Saved entries
========

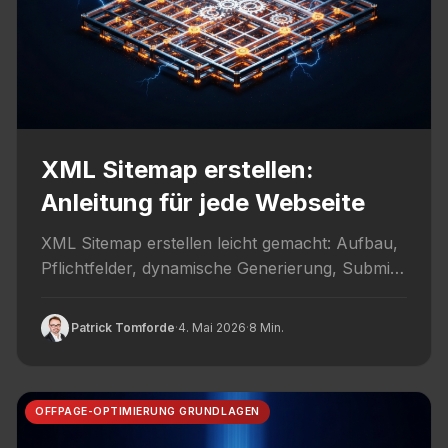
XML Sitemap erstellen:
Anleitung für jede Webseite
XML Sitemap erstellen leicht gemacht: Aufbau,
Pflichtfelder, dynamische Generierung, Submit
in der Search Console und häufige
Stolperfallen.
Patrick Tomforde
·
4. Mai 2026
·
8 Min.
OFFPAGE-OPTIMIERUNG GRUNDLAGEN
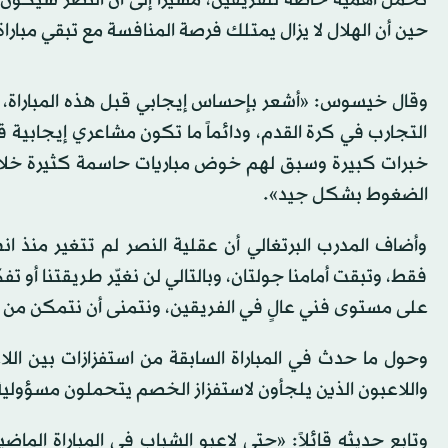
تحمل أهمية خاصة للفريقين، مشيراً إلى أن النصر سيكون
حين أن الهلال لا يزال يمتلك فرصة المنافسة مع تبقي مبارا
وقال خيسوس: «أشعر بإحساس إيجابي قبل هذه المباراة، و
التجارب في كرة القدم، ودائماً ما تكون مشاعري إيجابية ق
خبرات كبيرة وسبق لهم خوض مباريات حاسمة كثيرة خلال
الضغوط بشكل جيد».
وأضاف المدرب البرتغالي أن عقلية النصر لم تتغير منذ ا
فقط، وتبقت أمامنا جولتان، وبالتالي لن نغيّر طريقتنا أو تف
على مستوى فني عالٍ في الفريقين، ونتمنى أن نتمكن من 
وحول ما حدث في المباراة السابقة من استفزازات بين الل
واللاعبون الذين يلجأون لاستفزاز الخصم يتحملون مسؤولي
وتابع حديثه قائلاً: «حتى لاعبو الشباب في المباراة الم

========

> _Problem_
Recast every line of text in the material above as a numbered list, skipping any blank lines. Leave the pictures out of your answer.

> _Exercise solution_
1. XML Sitemap erstellen:
2. Anleitung für jede Webseite
3. XML Sitemap erstellen leicht gemacht: Aufbau,
4. Pflichtfelder, dynamische Generierung, Submit
5. in der Search Console und häufige
6. Stolperfallen.
7. Patrick Tomforde
8. ·
9. 4. Mai 2026
10. ·
11. 8 Min.
12. OFFPAGE-OPTIMIERUNG GRUNDLAGEN
13. تحمل أهمية خاصة للفريقين، مشيراً إلى أن النصر سيكون
14. حين أن الهلال لا يزال يمتلك فرصة المنافسة مع تبقي مبارا
15. وقال خيسوس: «أشعر بإحساس إيجابي قبل هذه المباراة، و
16. التجارب في كرة القدم، ودائماً ما تكون مشاعري إيجابية ق
17. خبرات كبيرة وسبق لهم خوض مباريات حاسمة كثيرة خلال
18. الضغوط بشكل جيد».
19. وأضاف المدرب البرتغالي أن عقلية النصر لم تتغير منذ ا
20. فقط، وتبقت أمامنا جولتان، وبالتالي لن نغيّر طريقتنا أو تف
21. على مستوى فني عالٍ في الفريقين، ونتمنى أن نتمكن من 
22. وحول ما حدث في المباراة السابقة من استفزازات بين الل
23. واللاعبون الذين يلجأون لاستفزاز الخصم يتحملون مسؤولي
24. وتابع حديثه قائلاً: «حتى لاعبو الشباب في المباراة الم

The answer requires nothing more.